In spite of the snappy taglines that Hecker dropped before the release of Love Streams — “liturgical aesthetics after Yeezus” and “transcendental voice in the age of auto-tune” — the use of vocals across the album are much less dominant than might be expected. It’s the creation of a harmony by other means that exists at the album’s aesthetic core, i.e., the creation of a soundscape that bridges the distance between a vocal utterance and mild distortion in a search for common ground. In the case of Love Streams, that instrumentation is crystalline and angelic, featuring tonal fragments contrasting the foreboding hiss and feedback that are harnessed to darken the mood on tracks like “Collapse Sonata” and “Live Leak Instrumental.” It’s Hecker’s organic harmony to Abraham’s agonized vocal writhing.

Beyond the title, the album feels like an ode to someone or something close. The way that the high frequencies interact with sharp but refined interjections on “Bijie Dream” is a display unto its own, without the focus on vocals. Close your eyes, and it’s the tail of two Siamese fighting fish punching out into a temperate current; there’s no telling if they are dancing, courting, or in the process of eating each other, but the colorful and hypnotic movement of their bodies underwater is like the unpredictably tender trappings of Hecker’s music. And although there is that natural feeling of organic synthesis — the choral fragments are adapted from Josquin Des Prez scores — the interpretation is configured using a method apparently far too detailed for the casual listener (“disfigured through complex programming”), and it’s that disassociation that initially brought My Teenage Dream to mind: is it possible to remain sincere in the use of such stark modification, and what impact does that have on the listener?

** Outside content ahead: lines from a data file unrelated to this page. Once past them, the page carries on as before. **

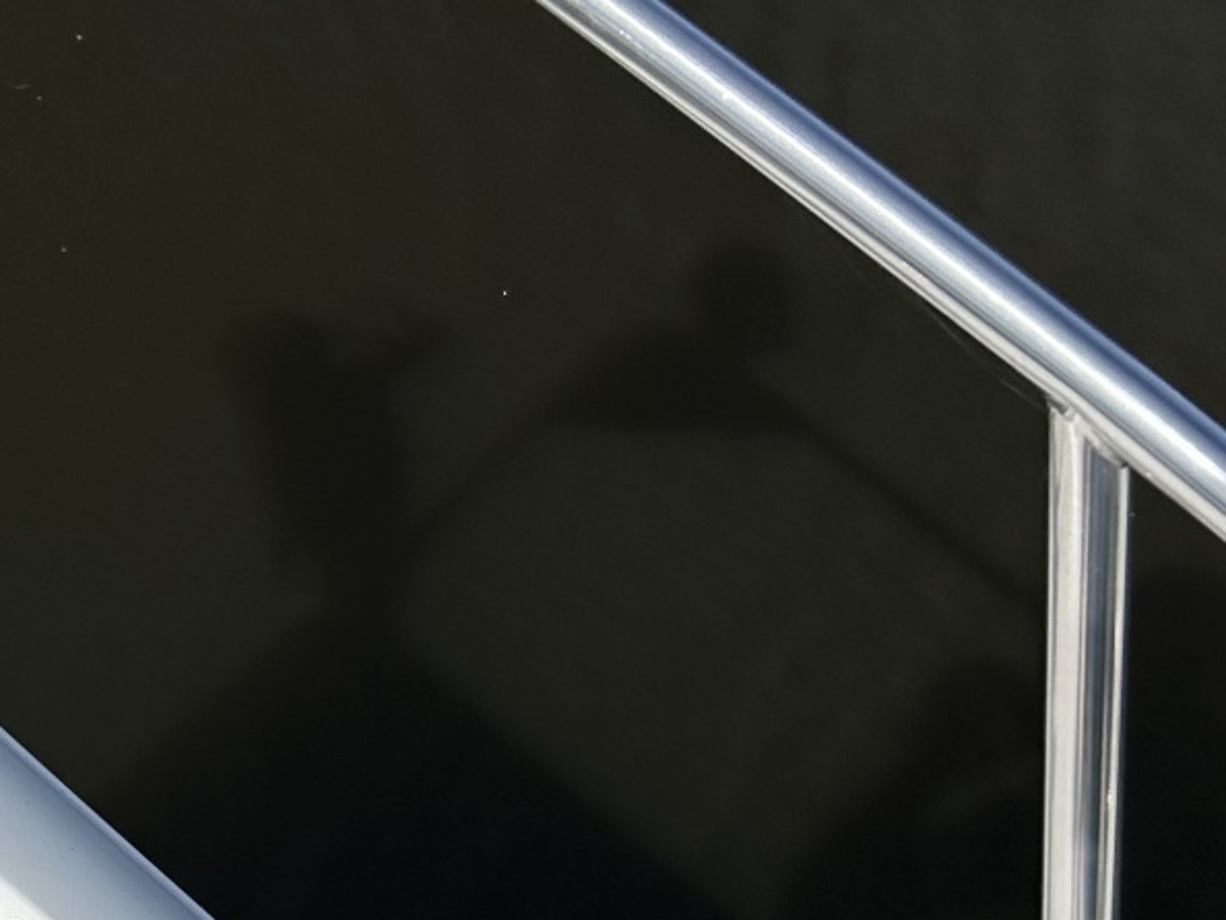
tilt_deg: -61.2
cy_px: 949
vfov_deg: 20.3
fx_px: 2480
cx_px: -314
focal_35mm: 70
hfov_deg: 24.6
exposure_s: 1/10309
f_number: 1.5
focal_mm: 5.7
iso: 50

Potential clues can be found across Hecker’s back catalog, though there is no need to go back and trace it. For the recording of Love Streams, regular collaborator Kara-Lis Coverdale talked about Hecker’s hand signals while she was recording her segments. She talked about the way he would stand over her and gesticulate during playback, plying the air with an impassioned response that he would conjure from the music. This bodily action and deep human connection is weirdly attributed to an “artificial intelligence-era language,” which hints at chance configuration of the vocal choir’s offerings. But in the context of love, or a kind of love — one that might permit a singer to spill their guts about the most intimate personal matters before their words are rendered incomprehensible — that connection is paramount. I mention this, not only as someone intrigued by the artist’s physical reaction to his own music, but also as someone who feels transported by the weight of these manifestations; through its negotiated path of manipulation and the anti-fetishization of its inspiration, the music reflects so much more than the impulses surrounding interpretations of love to touch on consequences that go beyond the physical act.

Doubt, disbelief, and uncertainty are conjured across Love Streams, both as bludgeoning buildups and tumbling segues. The album’s title doesn’t come across as a casual reference to an emotional state or a romantic gesture; there is an appreciation for paradox and confrontation, signified here in conflicting textures that are singularly subtle and abrasive. Through tackling the repercussions of vocal processing and by demonstrating some of the most profound uses of it, Love Streams gives credence to the act in a way that vilifies the most obscure uses of it, even when the end results yield little more than the evaporated phantoms that we continue to chase in our everyday lives.